* **WHAT THE TASK REQUIRES**: Among the lines of the records below, count those with the word "behaviour". Reply with that number alone.

* **RECORDS SUPPLIED**:
════

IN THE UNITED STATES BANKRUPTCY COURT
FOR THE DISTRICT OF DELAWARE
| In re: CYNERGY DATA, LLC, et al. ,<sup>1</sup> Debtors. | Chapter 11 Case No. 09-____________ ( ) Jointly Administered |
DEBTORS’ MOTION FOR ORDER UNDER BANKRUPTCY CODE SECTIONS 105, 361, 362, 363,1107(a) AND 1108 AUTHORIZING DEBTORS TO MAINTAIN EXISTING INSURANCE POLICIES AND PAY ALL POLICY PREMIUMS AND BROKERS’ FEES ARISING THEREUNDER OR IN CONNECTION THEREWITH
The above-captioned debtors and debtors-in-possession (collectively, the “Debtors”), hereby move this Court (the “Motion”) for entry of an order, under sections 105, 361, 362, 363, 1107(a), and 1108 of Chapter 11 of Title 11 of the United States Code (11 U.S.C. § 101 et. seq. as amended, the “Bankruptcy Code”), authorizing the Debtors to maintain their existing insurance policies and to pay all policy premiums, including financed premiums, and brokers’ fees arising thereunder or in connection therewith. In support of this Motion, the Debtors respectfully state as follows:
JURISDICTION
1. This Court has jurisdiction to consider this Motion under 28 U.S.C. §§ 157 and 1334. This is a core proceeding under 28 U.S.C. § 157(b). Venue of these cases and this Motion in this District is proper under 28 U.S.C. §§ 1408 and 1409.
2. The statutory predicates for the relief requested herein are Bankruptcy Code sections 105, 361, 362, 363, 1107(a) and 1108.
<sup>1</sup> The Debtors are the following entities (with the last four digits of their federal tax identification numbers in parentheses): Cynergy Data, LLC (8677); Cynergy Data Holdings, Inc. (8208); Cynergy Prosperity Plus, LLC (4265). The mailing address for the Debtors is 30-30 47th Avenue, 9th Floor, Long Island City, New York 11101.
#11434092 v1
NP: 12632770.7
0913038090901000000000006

════

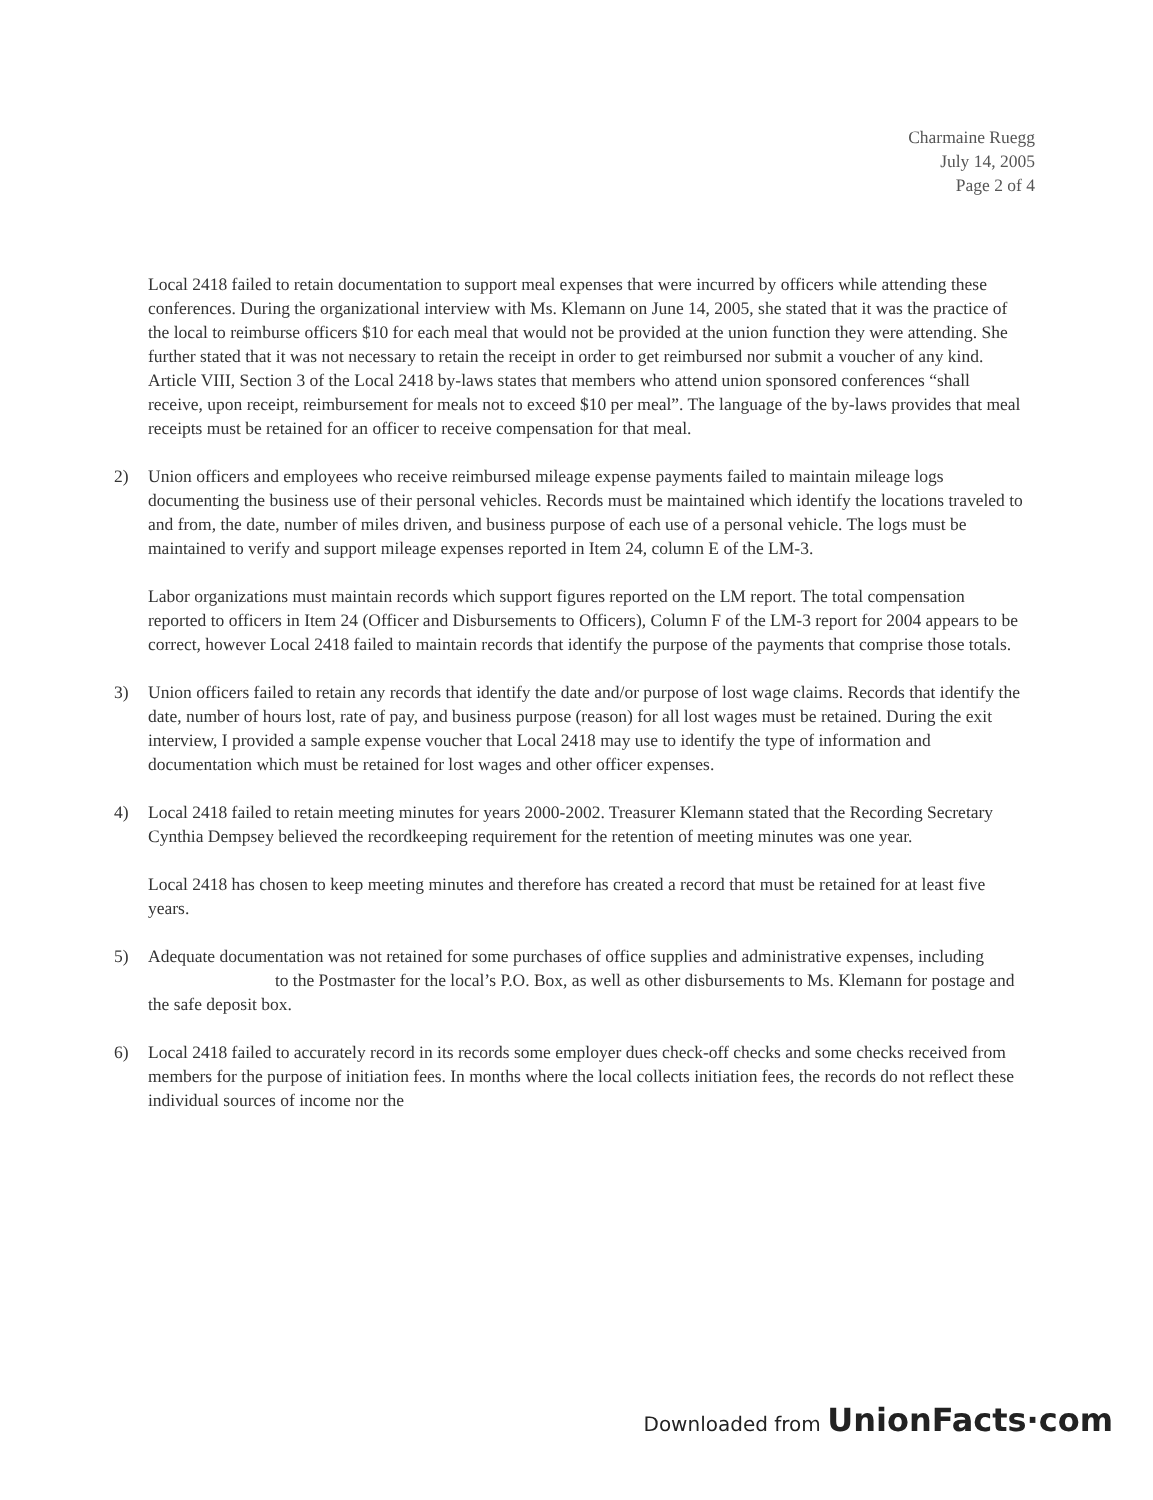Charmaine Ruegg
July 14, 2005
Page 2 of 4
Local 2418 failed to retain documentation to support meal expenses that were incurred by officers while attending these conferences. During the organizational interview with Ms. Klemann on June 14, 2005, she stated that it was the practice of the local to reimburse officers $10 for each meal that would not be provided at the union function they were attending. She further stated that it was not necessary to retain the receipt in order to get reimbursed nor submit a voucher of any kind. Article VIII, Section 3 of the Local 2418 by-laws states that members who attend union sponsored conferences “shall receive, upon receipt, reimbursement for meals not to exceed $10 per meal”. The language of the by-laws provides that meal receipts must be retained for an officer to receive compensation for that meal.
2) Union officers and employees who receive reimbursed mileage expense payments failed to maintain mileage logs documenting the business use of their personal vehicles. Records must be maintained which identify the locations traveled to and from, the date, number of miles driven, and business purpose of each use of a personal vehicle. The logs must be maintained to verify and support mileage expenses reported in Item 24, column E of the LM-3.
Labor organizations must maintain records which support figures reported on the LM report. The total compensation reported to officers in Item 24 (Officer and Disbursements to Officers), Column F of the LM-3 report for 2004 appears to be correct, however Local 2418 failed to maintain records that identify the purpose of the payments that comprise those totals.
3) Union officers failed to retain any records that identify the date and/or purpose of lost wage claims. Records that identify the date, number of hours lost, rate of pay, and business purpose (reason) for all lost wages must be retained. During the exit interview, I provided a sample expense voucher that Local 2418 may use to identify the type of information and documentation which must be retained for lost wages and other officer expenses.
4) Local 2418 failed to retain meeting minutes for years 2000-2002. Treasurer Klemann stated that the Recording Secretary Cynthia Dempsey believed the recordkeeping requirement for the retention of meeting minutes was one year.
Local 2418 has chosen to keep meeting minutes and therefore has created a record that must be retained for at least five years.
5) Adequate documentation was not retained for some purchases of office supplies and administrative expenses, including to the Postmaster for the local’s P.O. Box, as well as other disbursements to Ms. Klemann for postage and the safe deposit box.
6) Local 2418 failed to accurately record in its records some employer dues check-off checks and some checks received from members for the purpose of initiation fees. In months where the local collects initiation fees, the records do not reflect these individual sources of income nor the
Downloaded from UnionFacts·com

════

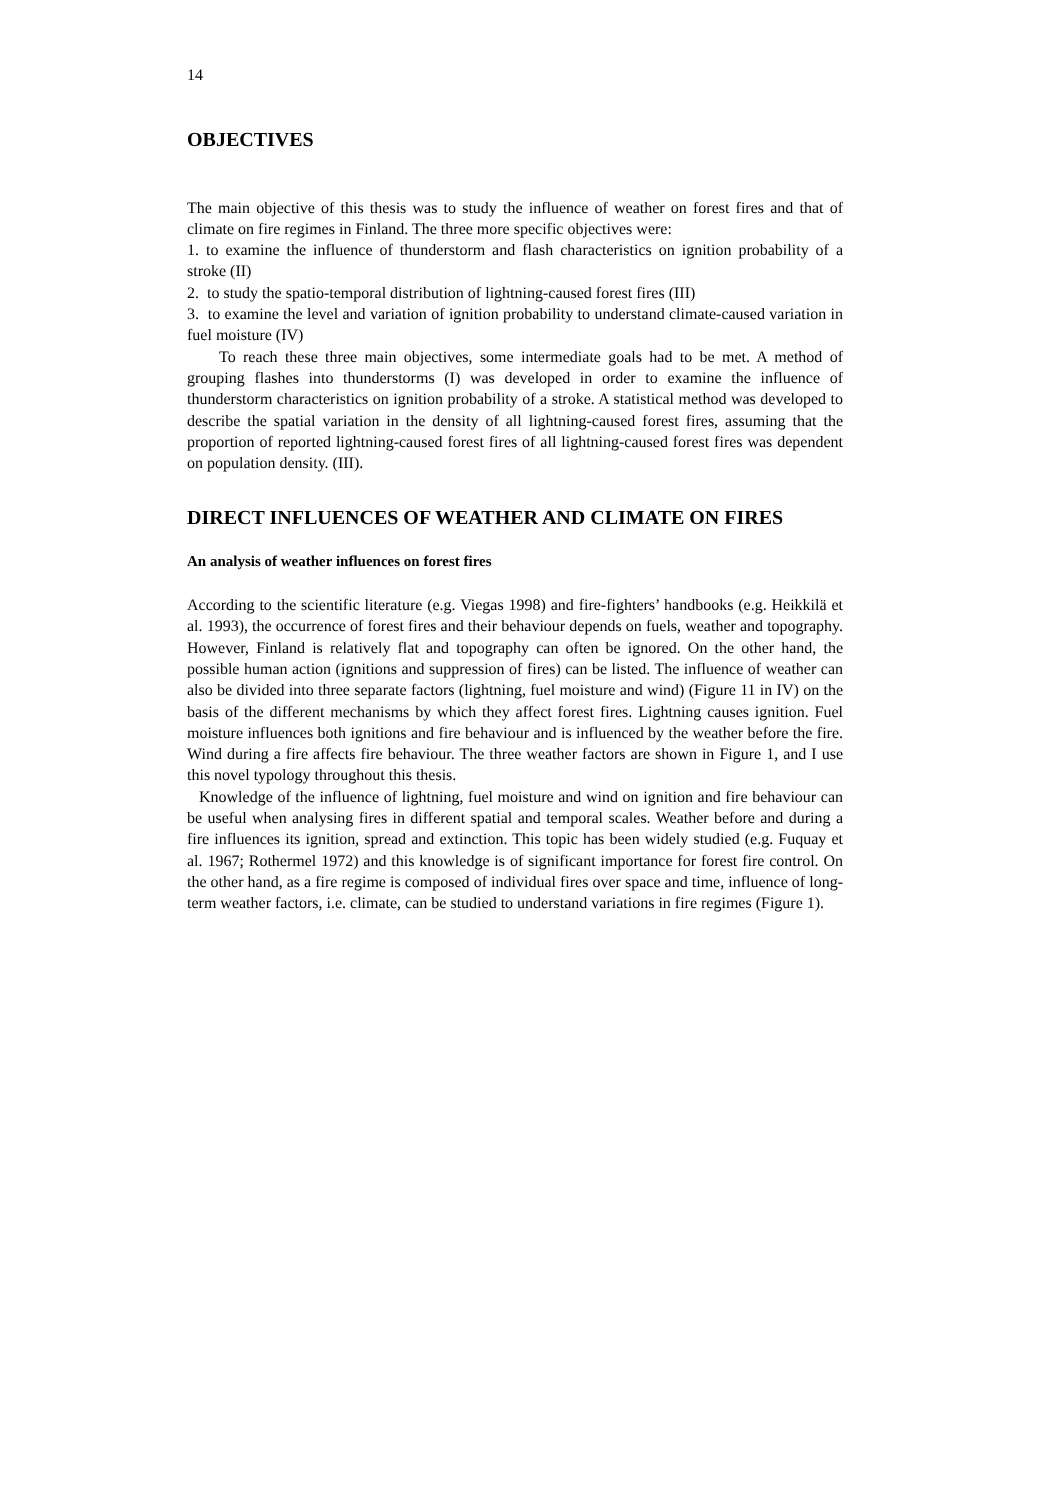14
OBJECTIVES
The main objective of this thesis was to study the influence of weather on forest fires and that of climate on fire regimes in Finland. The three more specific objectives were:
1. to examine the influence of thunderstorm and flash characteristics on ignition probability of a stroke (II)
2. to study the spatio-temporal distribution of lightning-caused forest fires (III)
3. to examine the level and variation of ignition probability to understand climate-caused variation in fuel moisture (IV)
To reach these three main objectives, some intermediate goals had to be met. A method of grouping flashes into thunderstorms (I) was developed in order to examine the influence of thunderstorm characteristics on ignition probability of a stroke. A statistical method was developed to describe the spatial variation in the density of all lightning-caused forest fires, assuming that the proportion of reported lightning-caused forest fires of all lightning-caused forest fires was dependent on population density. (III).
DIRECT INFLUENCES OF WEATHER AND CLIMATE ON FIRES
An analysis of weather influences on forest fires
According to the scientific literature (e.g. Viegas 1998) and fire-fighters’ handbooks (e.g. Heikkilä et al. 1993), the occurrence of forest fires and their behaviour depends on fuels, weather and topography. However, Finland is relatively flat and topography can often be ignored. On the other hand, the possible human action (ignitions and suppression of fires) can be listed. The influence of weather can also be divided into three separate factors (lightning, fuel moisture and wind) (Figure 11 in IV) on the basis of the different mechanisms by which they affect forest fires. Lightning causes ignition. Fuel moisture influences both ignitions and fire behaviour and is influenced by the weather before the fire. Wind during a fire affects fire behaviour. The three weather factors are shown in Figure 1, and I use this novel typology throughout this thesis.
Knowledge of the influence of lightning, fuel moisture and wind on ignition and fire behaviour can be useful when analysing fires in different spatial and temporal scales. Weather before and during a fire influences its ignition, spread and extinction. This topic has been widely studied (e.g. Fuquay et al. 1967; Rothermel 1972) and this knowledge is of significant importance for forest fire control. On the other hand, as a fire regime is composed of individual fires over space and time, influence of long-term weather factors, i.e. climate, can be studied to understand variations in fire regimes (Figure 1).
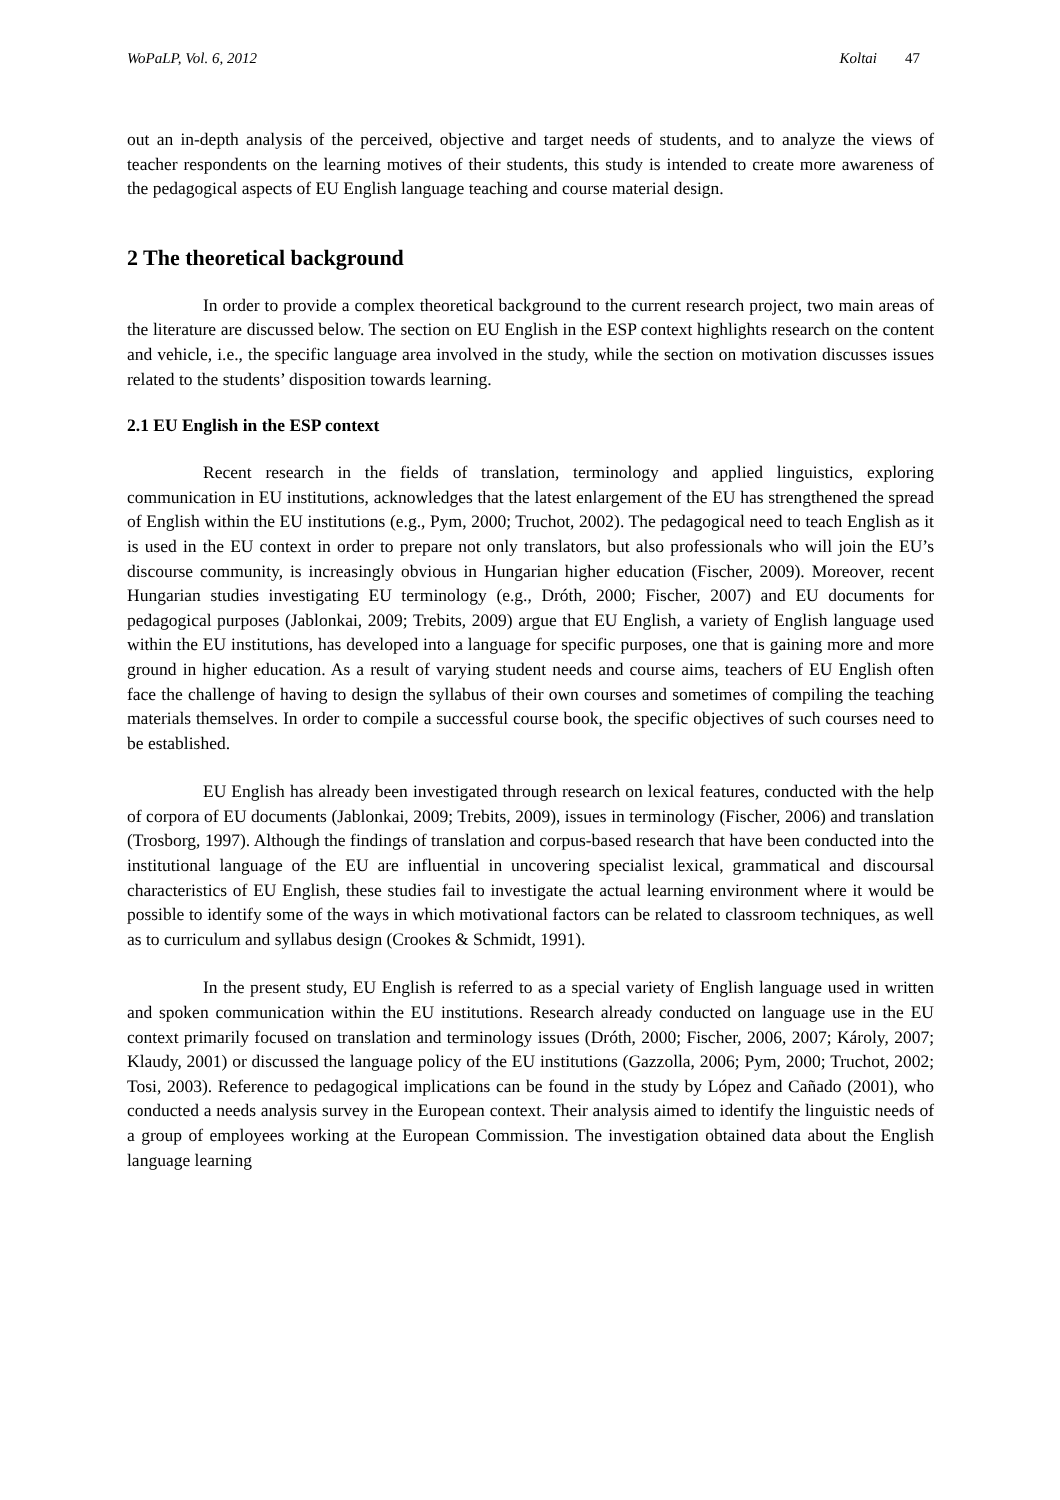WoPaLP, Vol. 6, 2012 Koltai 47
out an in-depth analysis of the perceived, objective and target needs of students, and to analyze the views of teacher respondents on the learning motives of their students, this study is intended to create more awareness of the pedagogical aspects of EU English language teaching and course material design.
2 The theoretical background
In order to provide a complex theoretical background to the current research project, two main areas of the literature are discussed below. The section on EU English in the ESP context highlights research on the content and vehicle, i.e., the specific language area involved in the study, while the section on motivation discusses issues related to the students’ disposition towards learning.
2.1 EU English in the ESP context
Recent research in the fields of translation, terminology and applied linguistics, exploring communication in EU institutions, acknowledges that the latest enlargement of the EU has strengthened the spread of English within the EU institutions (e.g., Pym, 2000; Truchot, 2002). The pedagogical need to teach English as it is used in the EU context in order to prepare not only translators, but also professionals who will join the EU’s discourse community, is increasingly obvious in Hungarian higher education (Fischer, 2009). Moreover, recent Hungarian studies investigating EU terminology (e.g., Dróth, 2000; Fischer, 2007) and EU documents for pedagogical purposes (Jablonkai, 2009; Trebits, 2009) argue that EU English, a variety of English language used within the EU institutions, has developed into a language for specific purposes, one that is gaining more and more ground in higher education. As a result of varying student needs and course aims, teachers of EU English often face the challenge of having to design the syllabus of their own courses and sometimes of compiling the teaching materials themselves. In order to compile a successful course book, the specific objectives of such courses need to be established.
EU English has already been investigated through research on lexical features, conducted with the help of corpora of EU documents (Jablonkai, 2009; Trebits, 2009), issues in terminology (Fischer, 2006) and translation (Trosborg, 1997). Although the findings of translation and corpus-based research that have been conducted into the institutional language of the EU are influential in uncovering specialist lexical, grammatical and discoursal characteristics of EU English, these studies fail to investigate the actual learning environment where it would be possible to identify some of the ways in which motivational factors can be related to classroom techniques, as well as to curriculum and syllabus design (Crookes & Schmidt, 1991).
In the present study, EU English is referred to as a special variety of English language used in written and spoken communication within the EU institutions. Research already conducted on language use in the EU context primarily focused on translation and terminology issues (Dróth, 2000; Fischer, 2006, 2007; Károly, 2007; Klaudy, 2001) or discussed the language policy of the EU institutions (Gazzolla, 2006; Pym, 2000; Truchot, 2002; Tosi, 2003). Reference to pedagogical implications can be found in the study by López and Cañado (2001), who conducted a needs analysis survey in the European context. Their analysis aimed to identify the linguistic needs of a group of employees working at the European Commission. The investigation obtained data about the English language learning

════

* **OUTPUT BELOW**: 2